• **Extracted text**:
•••

Football League Division Two, 26/12/05, 12.00pm
Watford
versus
Southampton
 
Butterflies
By Martin Blanc

It’s quite exciting. The day after Christmas. What fantastic bargains will we get in the sales? What will the new year bring? Why did I get nervous when ig requested a proper match report, instead of my usual Boxing Day ramblings?

Nothing, no idea, and no need, would be my answers. Because this was simply the most fluent, confident, enjoyable display I’ve seen from a Hornets team in many a long year. Not just weeks, not even months. This season, we’ve been good. We’ve had a generous handful of moments of genuine exhilaration. We’ve been shocking too, and, even worse, chronically disappointing (deadly things, high expectations). But the nerves I’ve felt for the majority of my 27-year Watford experience (and all but constantly since rejoining the regulars in the stands about eight years ago), the terrors inherent in watching us, even when a scoreline might have indicated to the disinterested observer that the Golden Boys were in complete control, for the very first time fell away, as this performance began pretty well and improved from there.

•••

• **Dataset extract**:
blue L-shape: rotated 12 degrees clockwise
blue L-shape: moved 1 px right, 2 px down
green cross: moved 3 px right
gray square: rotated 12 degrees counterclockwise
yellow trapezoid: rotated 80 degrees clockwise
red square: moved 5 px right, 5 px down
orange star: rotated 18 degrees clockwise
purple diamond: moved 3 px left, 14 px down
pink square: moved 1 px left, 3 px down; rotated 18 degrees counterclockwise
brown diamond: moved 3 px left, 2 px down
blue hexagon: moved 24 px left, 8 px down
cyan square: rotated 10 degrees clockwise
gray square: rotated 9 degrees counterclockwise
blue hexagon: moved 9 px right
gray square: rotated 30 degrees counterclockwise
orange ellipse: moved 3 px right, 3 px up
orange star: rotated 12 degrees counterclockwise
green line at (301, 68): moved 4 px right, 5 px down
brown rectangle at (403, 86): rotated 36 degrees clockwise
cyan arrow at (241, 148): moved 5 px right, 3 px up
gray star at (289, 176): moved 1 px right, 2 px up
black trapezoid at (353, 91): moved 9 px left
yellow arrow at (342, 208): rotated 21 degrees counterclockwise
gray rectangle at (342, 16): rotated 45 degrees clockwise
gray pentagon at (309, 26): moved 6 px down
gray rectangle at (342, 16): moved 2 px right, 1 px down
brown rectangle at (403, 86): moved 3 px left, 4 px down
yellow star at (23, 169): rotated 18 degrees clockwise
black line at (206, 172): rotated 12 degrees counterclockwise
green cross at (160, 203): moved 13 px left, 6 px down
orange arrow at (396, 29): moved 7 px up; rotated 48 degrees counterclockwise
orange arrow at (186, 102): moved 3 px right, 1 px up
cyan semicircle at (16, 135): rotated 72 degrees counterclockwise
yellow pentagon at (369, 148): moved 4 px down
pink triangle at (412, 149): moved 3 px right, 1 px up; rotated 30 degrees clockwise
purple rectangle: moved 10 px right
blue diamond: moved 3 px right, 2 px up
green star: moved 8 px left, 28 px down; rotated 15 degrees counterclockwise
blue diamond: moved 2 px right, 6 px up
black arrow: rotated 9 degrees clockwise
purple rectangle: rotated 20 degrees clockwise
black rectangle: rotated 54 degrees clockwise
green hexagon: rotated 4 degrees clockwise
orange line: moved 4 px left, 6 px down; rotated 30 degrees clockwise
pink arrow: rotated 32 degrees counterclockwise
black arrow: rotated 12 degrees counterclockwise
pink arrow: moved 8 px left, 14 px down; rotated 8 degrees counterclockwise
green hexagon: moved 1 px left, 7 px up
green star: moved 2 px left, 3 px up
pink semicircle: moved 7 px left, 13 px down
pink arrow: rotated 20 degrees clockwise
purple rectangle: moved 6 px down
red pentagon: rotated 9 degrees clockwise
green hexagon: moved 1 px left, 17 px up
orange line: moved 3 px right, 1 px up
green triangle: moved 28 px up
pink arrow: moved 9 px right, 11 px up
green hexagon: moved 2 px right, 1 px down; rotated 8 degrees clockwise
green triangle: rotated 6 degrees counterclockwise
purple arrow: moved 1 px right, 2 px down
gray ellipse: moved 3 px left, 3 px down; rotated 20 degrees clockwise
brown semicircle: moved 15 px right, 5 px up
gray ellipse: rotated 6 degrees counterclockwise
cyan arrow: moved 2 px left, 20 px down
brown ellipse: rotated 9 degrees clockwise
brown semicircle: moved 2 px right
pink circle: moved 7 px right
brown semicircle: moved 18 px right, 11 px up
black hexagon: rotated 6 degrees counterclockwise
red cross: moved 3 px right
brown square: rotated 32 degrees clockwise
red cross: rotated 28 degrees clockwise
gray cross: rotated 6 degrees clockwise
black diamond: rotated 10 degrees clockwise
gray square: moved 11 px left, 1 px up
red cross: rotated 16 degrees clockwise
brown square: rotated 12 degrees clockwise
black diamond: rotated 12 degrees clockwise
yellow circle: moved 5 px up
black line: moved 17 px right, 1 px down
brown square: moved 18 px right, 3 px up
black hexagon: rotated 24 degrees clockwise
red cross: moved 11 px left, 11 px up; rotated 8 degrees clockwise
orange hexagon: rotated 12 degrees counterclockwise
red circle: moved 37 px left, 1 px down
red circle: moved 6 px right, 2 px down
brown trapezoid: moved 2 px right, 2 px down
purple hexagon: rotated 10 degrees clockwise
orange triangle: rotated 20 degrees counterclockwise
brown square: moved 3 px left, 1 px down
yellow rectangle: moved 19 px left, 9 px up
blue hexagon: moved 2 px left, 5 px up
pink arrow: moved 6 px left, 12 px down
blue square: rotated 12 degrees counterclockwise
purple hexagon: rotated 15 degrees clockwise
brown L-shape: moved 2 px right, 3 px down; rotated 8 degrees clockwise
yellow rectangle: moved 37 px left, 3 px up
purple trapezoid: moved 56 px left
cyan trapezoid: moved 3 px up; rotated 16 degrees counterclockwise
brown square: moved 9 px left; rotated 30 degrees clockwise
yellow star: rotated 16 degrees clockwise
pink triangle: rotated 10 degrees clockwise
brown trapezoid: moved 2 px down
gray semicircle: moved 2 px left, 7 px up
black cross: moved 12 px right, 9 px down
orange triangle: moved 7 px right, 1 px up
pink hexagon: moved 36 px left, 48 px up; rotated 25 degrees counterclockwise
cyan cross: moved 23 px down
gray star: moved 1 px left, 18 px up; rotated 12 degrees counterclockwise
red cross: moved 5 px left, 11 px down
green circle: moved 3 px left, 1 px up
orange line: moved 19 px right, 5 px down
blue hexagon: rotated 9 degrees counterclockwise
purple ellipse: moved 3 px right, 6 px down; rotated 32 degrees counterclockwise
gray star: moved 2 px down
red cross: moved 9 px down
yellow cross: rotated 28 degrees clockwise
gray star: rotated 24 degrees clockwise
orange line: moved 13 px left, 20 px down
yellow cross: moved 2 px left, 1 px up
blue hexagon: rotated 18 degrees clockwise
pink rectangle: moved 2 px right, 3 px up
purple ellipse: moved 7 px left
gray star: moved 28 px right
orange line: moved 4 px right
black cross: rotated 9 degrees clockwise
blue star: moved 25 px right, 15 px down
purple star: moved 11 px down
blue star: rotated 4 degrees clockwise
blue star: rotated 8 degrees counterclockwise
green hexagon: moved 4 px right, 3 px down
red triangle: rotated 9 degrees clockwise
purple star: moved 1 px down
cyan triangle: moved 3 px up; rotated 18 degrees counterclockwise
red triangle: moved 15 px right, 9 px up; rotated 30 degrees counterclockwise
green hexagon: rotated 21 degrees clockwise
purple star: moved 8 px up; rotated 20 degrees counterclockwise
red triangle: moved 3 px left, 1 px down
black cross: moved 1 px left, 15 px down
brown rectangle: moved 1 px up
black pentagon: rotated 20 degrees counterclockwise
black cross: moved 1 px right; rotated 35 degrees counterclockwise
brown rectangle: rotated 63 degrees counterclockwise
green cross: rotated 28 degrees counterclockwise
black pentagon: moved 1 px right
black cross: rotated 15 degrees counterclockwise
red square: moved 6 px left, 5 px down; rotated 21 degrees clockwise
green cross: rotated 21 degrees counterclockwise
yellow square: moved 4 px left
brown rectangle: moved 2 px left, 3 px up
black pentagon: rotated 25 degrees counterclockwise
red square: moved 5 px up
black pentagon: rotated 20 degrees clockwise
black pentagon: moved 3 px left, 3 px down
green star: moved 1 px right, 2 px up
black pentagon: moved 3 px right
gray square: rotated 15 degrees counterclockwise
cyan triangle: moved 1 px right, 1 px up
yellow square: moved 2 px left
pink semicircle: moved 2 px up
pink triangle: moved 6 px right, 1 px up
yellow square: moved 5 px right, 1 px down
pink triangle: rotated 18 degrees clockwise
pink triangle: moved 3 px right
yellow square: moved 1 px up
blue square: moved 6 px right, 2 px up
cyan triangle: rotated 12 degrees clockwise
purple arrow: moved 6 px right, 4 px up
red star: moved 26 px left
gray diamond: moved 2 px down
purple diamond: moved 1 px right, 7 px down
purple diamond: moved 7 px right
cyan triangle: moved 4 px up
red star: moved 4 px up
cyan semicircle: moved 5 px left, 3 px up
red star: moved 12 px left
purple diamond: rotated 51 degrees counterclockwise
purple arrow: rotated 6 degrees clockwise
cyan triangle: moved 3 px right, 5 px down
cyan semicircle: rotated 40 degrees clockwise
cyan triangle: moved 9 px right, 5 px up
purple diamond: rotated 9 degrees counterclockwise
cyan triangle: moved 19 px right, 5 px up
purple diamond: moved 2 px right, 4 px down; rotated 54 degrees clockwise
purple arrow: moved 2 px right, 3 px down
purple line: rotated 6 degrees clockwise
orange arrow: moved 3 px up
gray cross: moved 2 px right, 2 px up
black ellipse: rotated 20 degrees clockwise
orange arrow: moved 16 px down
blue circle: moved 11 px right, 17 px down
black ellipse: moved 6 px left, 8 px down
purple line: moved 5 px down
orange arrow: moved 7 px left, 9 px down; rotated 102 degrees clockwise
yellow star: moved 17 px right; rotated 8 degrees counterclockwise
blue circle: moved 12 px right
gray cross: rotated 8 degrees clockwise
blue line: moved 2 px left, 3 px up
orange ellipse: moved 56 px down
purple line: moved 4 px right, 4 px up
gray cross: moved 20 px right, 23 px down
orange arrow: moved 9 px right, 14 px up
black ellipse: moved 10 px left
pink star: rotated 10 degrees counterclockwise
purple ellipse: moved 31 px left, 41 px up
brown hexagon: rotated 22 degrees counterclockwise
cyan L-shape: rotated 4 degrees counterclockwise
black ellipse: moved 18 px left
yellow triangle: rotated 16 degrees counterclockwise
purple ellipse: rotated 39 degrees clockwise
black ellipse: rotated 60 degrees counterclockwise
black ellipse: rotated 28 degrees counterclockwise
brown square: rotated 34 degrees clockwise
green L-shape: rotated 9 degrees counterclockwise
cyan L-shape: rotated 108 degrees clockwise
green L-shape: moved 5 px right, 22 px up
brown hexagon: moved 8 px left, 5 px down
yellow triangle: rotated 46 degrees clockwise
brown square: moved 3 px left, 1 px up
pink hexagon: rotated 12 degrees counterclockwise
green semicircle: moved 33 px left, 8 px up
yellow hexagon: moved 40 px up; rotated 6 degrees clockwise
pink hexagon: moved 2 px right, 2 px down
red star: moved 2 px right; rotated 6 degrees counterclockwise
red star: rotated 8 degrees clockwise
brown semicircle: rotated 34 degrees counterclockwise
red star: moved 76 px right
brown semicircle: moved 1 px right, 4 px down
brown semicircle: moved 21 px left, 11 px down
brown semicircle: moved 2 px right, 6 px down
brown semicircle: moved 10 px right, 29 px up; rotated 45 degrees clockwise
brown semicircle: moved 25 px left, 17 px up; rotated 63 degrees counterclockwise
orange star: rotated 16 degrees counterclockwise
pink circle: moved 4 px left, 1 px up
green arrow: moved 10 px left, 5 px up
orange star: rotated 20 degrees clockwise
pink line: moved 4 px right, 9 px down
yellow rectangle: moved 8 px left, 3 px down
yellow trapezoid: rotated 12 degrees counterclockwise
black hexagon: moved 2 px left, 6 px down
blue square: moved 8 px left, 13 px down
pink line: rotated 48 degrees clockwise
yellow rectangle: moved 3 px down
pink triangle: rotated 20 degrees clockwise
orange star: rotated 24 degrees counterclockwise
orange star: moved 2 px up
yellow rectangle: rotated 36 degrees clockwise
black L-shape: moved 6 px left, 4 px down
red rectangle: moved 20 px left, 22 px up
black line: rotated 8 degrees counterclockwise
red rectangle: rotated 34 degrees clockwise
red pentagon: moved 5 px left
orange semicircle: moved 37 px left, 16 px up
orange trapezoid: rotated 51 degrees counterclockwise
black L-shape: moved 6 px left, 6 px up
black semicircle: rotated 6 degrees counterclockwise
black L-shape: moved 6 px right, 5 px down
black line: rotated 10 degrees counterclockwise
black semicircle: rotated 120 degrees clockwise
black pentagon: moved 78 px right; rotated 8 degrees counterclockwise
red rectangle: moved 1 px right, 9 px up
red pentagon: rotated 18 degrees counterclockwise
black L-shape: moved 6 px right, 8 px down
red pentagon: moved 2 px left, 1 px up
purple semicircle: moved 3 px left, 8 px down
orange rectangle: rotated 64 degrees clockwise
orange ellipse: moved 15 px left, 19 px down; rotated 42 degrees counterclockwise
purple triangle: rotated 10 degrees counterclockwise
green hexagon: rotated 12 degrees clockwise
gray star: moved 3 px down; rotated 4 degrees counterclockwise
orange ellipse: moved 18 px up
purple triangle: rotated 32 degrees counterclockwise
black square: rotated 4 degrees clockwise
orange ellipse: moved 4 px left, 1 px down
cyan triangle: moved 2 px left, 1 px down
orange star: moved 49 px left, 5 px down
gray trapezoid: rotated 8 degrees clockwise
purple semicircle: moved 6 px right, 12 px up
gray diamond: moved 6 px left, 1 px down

•••

• **Stated goal**: Can you transcribe the Watford versus Southampton match report above in full, word for word, from the fixture line at the top through its final sentence?

• **Answer**:
Football League Division Two, 26/12/05, 12.00pm
Watford
versus
Southampton
 
Butterflies
By Martin Blanc

It’s quite exciting. The day after Christmas. What fantastic bargains will we get in the sales? What will the new year bring? Why did I get nervous when ig requested a proper match report, instead of my usual Boxing Day ramblings?

Nothing, no idea, and no need, would be my answers. Because this was simply the most fluent, confident, enjoyable display I’ve seen from a Hornets team in many a long year. Not just weeks, not even months. This season, we’ve been good. We’ve had a generous handful of moments of genuine exhilaration. We’ve been shocking too, and, even worse, chronically disappointing (deadly things, high expectations). But the nerves I’ve felt for the majority of my 27-year Watford experience (and all but constantly since rejoining the regulars in the stands about eight years ago), the terrors inherent in watching us, even when a scoreline might have indicated to the disinterested observer that the Golden Boys were in complete control, for the very first time fell away, as this performance began pretty well and improved from there.